→ **WORK TO BE COMPLETED**:
The data should be printed in full, character for character.

→ **SOURCE DATA**:
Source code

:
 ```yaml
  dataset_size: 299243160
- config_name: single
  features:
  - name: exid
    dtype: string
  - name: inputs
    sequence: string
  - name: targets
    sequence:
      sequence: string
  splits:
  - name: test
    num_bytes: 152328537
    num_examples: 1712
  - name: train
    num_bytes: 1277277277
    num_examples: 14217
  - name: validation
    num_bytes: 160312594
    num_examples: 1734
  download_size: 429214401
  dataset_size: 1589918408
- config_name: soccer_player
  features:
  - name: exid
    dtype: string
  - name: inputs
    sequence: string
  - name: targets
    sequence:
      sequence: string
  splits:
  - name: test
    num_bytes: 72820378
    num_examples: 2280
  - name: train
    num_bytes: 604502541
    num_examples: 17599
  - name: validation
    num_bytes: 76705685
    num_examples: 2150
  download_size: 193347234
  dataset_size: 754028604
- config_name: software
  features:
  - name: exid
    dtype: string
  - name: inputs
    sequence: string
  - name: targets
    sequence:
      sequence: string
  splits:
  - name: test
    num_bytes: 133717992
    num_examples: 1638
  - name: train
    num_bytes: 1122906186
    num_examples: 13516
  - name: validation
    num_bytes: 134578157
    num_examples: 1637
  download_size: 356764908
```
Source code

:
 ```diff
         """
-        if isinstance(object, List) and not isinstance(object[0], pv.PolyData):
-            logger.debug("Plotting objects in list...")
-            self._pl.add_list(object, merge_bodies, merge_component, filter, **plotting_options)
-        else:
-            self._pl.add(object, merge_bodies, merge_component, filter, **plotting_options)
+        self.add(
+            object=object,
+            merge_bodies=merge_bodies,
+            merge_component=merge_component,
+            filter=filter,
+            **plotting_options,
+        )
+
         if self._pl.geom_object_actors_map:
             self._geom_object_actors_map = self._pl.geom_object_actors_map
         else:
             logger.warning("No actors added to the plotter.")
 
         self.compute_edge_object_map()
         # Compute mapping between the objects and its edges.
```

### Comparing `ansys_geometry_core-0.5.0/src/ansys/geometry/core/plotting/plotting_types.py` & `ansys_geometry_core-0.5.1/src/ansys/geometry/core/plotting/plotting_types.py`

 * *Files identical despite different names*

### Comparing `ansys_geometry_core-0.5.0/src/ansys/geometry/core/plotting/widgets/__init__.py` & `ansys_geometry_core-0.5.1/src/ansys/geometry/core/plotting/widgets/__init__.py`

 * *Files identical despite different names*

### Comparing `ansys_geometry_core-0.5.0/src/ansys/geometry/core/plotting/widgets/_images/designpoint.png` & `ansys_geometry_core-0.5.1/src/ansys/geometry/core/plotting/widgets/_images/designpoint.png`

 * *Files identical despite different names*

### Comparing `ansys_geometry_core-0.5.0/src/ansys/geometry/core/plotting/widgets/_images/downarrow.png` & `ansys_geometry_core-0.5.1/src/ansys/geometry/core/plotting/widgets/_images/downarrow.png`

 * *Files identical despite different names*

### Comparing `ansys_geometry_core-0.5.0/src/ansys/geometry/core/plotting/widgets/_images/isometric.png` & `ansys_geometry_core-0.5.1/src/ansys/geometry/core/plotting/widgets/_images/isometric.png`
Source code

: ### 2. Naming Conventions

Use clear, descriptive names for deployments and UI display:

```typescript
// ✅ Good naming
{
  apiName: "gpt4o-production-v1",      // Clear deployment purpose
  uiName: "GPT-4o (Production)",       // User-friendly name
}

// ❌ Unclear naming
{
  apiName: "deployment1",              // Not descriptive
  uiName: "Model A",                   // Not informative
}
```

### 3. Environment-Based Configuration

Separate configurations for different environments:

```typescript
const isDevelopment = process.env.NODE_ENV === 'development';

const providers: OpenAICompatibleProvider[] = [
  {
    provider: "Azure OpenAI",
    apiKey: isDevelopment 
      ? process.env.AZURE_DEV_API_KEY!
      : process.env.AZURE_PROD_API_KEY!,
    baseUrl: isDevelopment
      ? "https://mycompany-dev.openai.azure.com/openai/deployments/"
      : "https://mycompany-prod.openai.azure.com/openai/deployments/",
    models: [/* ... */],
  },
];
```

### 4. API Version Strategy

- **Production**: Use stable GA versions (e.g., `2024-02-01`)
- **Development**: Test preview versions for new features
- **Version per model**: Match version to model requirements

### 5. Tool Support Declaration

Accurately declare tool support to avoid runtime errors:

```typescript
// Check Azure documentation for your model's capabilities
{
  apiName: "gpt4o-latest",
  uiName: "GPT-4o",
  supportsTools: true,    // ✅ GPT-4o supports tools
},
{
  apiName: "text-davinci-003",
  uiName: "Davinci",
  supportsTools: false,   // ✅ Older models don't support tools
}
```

→ **PROBLEM SOLUTION**:
Source code

:
 ```yaml
  dataset_size: 299243160
- config_name: single
  features:
  - name: exid
    dtype: string
  - name: inputs
    sequence: string
  - name: targets
    sequence:
      sequence: string
  splits:
  - name: test
    num_bytes: 152328537
    num_examples: 1712
  - name: train
    num_bytes: 1277277277
    num_examples: 14217
  - name: validation
    num_bytes: 160312594
    num_examples: 1734
  download_size: 429214401
  dataset_size: 1589918408
- config_name: soccer_player
  features:
  - name: exid
    dtype: string
  - name: inputs
    sequence: string
  - name: targets
    sequence:
      sequence: string
  splits:
  - name: test
    num_bytes: 72820378
    num_examples: 2280
  - name: train
    num_bytes: 604502541
    num_examples: 17599
  - name: validation
    num_bytes: 76705685
    num_examples: 2150
  download_size: 193347234
  dataset_size: 754028604
- config_name: software
  features:
  - name: exid
    dtype: string
  - name: inputs
    sequence: string
  - name: targets
    sequence:
      sequence: string
  splits:
  - name: test
    num_bytes: 133717992
    num_examples: 1638
  - name: train
    num_bytes: 1122906186
    num_examples: 13516
  - name: validation
    num_bytes: 134578157
    num_examples: 1637
  download_size: 356764908
```
Source code

:
 ```diff
         """
-        if isinstance(object, List) and not isinstance(object[0], pv.PolyData):
-            logger.debug("Plotting objects in list...")
-            self._pl.add_list(object, merge_bodies, merge_component, filter, **plotting_options)
-        else:
-            self._pl.add(object, merge_bodies, merge_component, filter, **plotting_options)
+        self.add(
+            object=object,
+            merge_bodies=merge_bodies,
+            merge_component=merge_component,
+            filter=filter,
+            **plotting_options,
+        )
+
         if self._pl.geom_object_actors_map:
             self._geom_object_actors_map = self._pl.geom_object_actors_map
         else:
             logger.warning("No actors added to the plotter.")
 
         self.compute_edge_object_map()
         # Compute mapping between the objects and its edges.
```

### Comparing `ansys_geometry_core-0.5.0/src/ansys/geometry/core/plotting/plotting_types.py` & `ansys_geometry_core-0.5.1/src/ansys/geometry/core/plotting/plotting_types.py`

 * *Files identical despite different names*

### Comparing `ansys_geometry_core-0.5.0/src/ansys/geometry/core/plotting/widgets/__init__.py` & `ansys_geometry_core-0.5.1/src/ansys/geometry/core/plotting/widgets/__init__.py`

 * *Files identical despite different names*

### Comparing `ansys_geometry_core-0.5.0/src/ansys/geometry/core/plotting/widgets/_images/designpoint.png` & `ansys_geometry_core-0.5.1/src/ansys/geometry/core/plotting/widgets/_images/designpoint.png`

 * *Files identical despite different names*

### Comparing `ansys_geometry_core-0.5.0/src/ansys/geometry/core/plotting/widgets/_images/downarrow.png` & `ansys_geometry_core-0.5.1/src/ansys/geometry/core/plotting/widgets/_images/downarrow.png`

 * *Files identical despite different names*

### Comparing `ansys_geometry_core-0.5.0/src/ansys/geometry/core/plotting/widgets/_images/isometric.png` & `ansys_geometry_core-0.5.1/src/ansys/geometry/core/plotting/widgets/_images/isometric.png`
Source code

: ### 2. Naming Conventions

Use clear, descriptive names for deployments and UI display:

```typescript
// ✅ Good naming
{
  apiName: "gpt4o-production-v1",      // Clear deployment purpose
  uiName: "GPT-4o (Production)",       // User-friendly name
}

// ❌ Unclear naming
{
  apiName: "deployment1",              // Not descriptive
  uiName: "Model A",                   // Not informative
}
```

### 3. Environment-Based Configuration

Separate configurations for different environments:

```typescript
const isDevelopment = process.env.NODE_ENV === 'development';

const providers: OpenAICompatibleProvider[] = [
  {
    provider: "Azure OpenAI",
    apiKey: isDevelopment 
      ? process.env.AZURE_DEV_API_KEY!
      : process.env.AZURE_PROD_API_KEY!,
    baseUrl: isDevelopment
      ? "https://mycompany-dev.openai.azure.com/openai/deployments/"
      : "https://mycompany-prod.openai.azure.com/openai/deployments/",
    models: [/* ... */],
  },
];
```

### 4. API Version Strategy

- **Production**: Use stable GA versions (e.g., `2024-02-01`)
- **Development**: Test preview versions for new features
- **Version per model**: Match version to model requirements

### 5. Tool Support Declaration

Accurately declare tool support to avoid runtime errors:

```typescript
// Check Azure documentation for your model's capabilities
{
  apiName: "gpt4o-latest",
  uiName: "GPT-4o",
  supportsTools: true,    // ✅ GPT-4o supports tools
},
{
  apiName: "text-davinci-003",
  uiName: "Davinci",
  supportsTools: false,   // ✅ Older models don't support tools
}
```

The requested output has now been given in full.